Kristi Turman has assumed a lead role in the recall that can’t begin until May 8, when Lingenfelter has served his first six months in office.
“I am a former EDMC chair, I have lived in the community for 17 years. I’ve been active and involved in a number of events to promote our community and I feel, just as a concerned citizen, and voter that the direction Travis is taking us is so far out of bounds that he just needs to be removed so that the city can have an opportunity to recover and move forward in a positive light because he is certainly very negative,” Turman said. “I feel that with his brand of negativity that he is not going to be effective in helping grow our community in the way that many of us as business folks feel, and we’d like to maybe give someone else an opportunity to do it better.”
Turman said she and other recall supporters had high hopes when Lingenfelter was first elected, but that they’ve grown disenchanted and now believe that he is dividing the community and holding back its progress. She said Lingenfelter has unfairly distorted Airport Authority issues and attacked members of the business community.

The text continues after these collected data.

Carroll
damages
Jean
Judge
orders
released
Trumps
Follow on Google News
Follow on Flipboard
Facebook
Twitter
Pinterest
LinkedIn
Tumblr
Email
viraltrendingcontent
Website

Turman said she expects Lingenfelter will claim that the Airport Authority is orchestrating the recall, and she said that’s not the case.
“I’ve been in contact with many people in the business community that have no connection to the Airport Authority (who support the recall). Undoubtedly, there are folks that have connections to the Airport Authority that feel the same way.”

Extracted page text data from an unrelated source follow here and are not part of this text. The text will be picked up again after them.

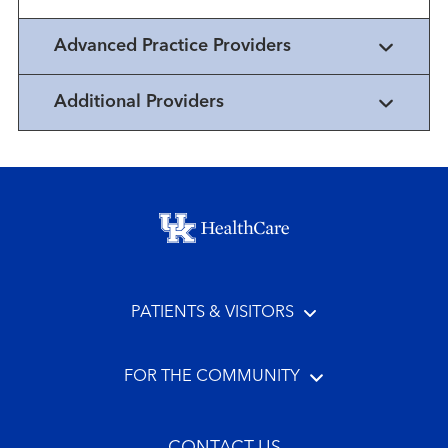
Advanced Practice Providers
Additional Providers
Footer menu
PATIENTS & VISITORS
FOR THE COMMUNITY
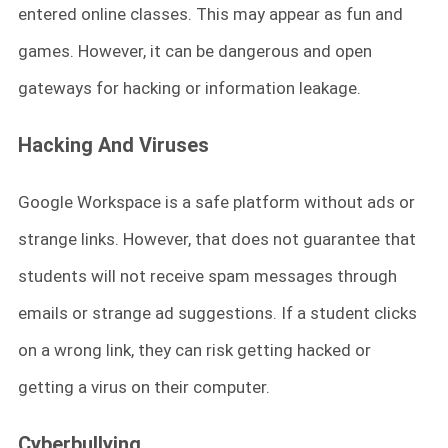
entered online classes. This may appear as fun and
games. However, it can be dangerous and open
gateways for hacking or information leakage.
Hacking A
nd Viruses
Google Workspace is a safe platform without ads or
strange links. However, that does not guarantee that
students will not receive spam messages through
emails or strange ad suggestions. If a student clicks
on a wrong link, they can risk getting hacked or
getting a virus on their computer.
Cyberbullying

Turman said Lingenfelter can do everyone a favor by resigning.
“That would be great. That’s the goal. It’s going to be expensive for a recall to occur. We’d love to save the city money,” she said. “Either way, whether it’s through recall or through him stepping down with the realization that the community is not going to stand for his negativity and his improper representation of the city. We would like that (resignation) to occur.”
Should the recall be formally initiated, proponents would have 120 days to gather the 418 valid signatures that would be necessary to qualify the question for the ballot.
Travis Lingenfelter was sent an email and a text inviting him to call to conduct a telephone interview concerning the recall movement. He instead responded in a lengthy text. That text, copied verbatim, is provided here:
This nastiness by a small minority group which are loyal to the Kingman Airport Authority and protecting their own interests, represents nothing but bullying tactics being used to stifle the right of free speech and political dissent, rather than to protect it, as a majority of Kingman’s citizens take pride in protecting.
I am sorry if they don’t like what I have to say on the important issues, but disagreement is simply the exchange of ideas by thinking individuals and a thinking society towards the most beneficial and positive outcomes.
I hope that all of those who voted for me in Kingman are sufficiently offended by this group’s efforts to unethically use government power to muzzle differing political opinions aimed at positive advancement. I hold no animosity toward anyone, and I have no personal agenda against anyone.
I have lived in Kingman all of my life and I am passionate about seeing my hometown prosper. And yet, this small group is determined by any means necessary, to do whatever it takes, to shoot me down and silence political views that differ from their own narrow political views. Including spreading lies, misinformation, and rumors. And encouraging deplorable mudslinging and nasty personal attacks. All because I have a backbone, I ask intelligent yet tough questions, and I will not cave to this minority group’s narrow and self-serving political agenda.
Majority opinions that are shared by the majority of Kingman’s citizens on the subjects of the Kingman Airport Authority and economic development closely mirror my own. We demand positive advancement.
This ridicule of my advocacy for the citizens of Kingman who voted for me, reflects badly on them, not their target. This is an orchestrated diversion to attempt to get their people to focus their attention away from the real work of bringing the necessary advancements to the Kingman Airport Industrial Park, and pushing for things to help the City of Kingman grow.
I am confident that the majority of Kingman’s citizens and voters absolutely will not tolerate this hate baiting, and it will hurt this group next year during the 2018 election.